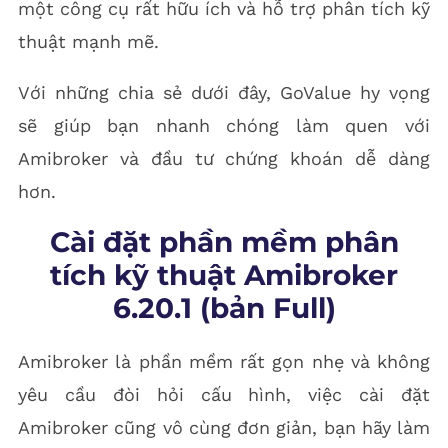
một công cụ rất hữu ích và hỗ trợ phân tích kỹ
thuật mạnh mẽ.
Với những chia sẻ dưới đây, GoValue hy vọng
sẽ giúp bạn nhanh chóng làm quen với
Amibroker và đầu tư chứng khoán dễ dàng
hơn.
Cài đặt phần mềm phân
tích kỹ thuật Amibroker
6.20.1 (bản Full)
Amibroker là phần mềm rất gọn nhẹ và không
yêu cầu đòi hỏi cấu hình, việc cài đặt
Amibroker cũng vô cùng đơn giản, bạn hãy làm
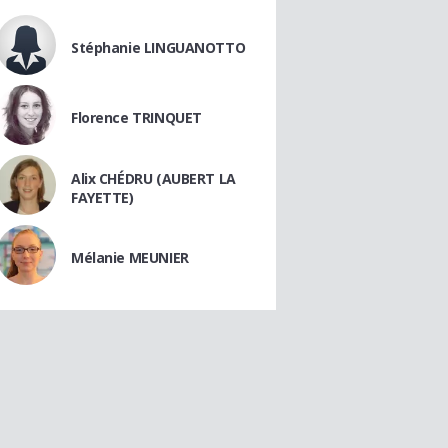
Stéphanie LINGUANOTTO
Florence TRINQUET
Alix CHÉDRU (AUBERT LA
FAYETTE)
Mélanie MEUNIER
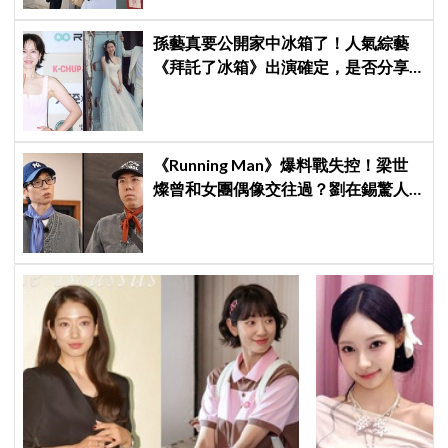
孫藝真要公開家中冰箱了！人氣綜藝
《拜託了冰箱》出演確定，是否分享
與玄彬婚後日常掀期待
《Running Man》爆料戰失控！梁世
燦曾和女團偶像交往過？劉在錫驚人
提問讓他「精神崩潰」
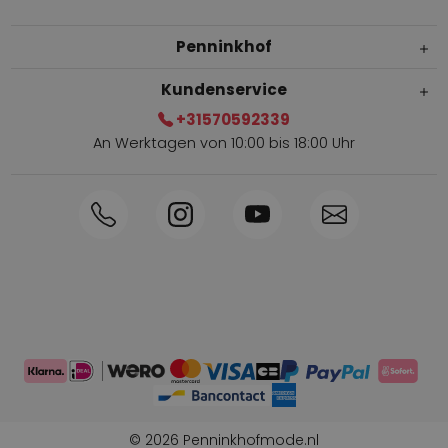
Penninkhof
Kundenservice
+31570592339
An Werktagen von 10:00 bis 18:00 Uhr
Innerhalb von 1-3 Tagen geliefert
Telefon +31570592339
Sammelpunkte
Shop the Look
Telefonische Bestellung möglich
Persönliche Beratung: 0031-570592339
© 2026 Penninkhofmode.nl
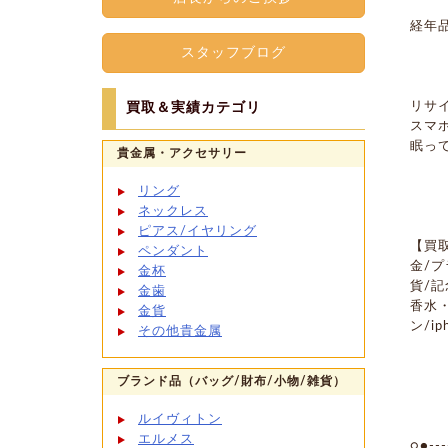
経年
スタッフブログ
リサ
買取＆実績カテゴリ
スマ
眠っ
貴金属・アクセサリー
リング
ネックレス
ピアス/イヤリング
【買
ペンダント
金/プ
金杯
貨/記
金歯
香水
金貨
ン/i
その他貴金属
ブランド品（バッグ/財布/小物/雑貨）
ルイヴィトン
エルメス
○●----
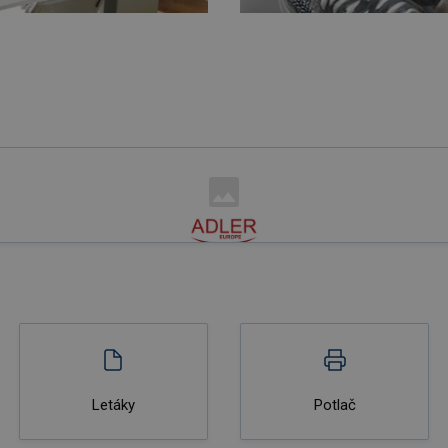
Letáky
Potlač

* * * *

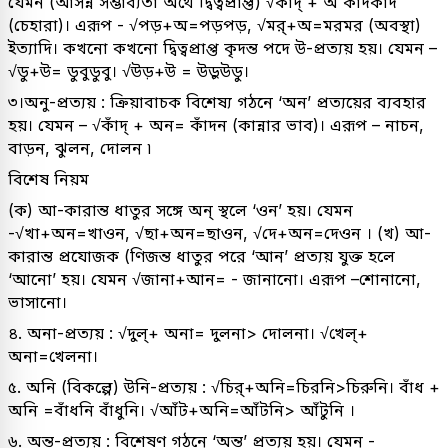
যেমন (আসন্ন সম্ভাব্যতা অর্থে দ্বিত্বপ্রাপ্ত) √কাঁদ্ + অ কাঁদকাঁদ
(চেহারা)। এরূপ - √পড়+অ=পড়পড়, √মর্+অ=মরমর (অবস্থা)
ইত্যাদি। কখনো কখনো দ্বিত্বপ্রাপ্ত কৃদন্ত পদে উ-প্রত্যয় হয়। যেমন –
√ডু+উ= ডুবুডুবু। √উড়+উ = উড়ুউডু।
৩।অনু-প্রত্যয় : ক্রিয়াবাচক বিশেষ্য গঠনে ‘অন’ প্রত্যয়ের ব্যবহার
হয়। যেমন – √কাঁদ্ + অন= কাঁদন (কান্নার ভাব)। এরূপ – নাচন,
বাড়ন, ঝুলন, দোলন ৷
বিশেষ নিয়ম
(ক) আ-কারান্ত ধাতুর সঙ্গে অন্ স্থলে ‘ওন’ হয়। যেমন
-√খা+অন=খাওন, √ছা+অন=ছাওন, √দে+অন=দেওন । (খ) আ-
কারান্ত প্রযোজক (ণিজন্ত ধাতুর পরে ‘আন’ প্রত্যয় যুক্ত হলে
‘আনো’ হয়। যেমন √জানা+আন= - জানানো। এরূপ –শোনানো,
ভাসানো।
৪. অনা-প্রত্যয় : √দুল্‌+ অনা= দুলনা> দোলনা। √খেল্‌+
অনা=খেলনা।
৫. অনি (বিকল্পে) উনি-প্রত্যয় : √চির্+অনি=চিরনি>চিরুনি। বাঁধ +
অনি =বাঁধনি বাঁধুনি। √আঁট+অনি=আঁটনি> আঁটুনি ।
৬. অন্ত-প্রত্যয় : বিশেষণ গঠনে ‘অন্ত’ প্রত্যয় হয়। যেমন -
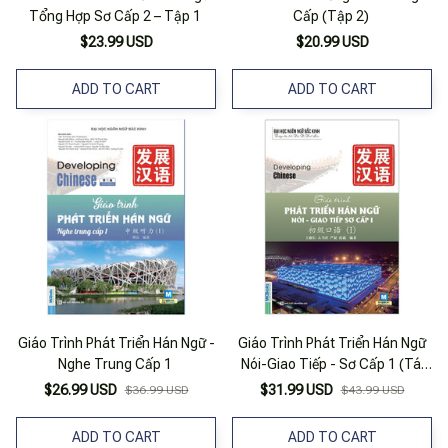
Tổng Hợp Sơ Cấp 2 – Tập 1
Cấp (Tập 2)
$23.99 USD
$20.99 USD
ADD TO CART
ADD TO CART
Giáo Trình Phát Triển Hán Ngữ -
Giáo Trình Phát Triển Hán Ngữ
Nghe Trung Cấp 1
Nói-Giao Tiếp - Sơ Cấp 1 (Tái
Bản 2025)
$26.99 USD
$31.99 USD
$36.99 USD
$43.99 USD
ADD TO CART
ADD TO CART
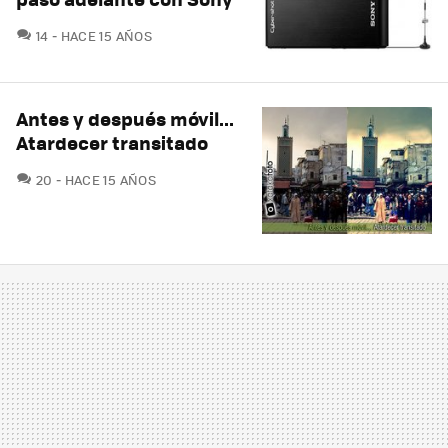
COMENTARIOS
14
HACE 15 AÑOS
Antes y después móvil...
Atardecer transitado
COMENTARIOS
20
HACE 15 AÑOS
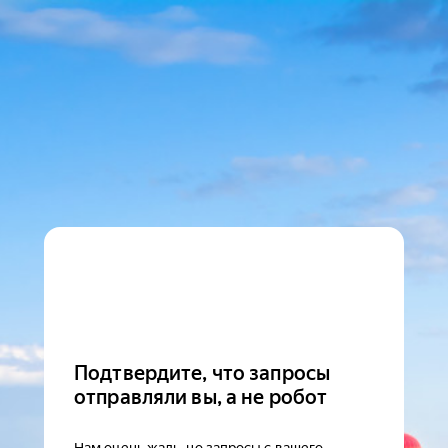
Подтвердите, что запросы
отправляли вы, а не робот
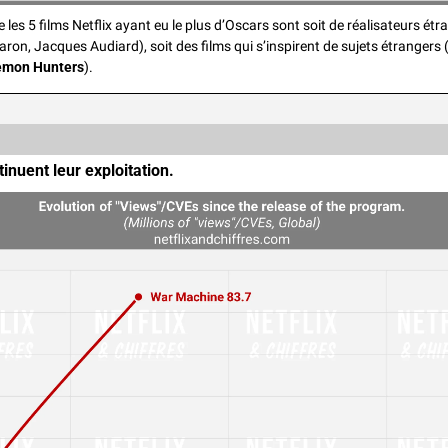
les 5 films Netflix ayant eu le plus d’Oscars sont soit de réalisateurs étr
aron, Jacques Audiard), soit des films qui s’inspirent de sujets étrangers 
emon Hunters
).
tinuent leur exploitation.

* * * *

REQUEST: In the entries above, which lines hold the word "Trình"? Copy them out.

EXPECTED ANSWER:
Giáo Trình Phát Triển Hán Ngữ -
Giáo Trình Phát Triển Hán Ngữ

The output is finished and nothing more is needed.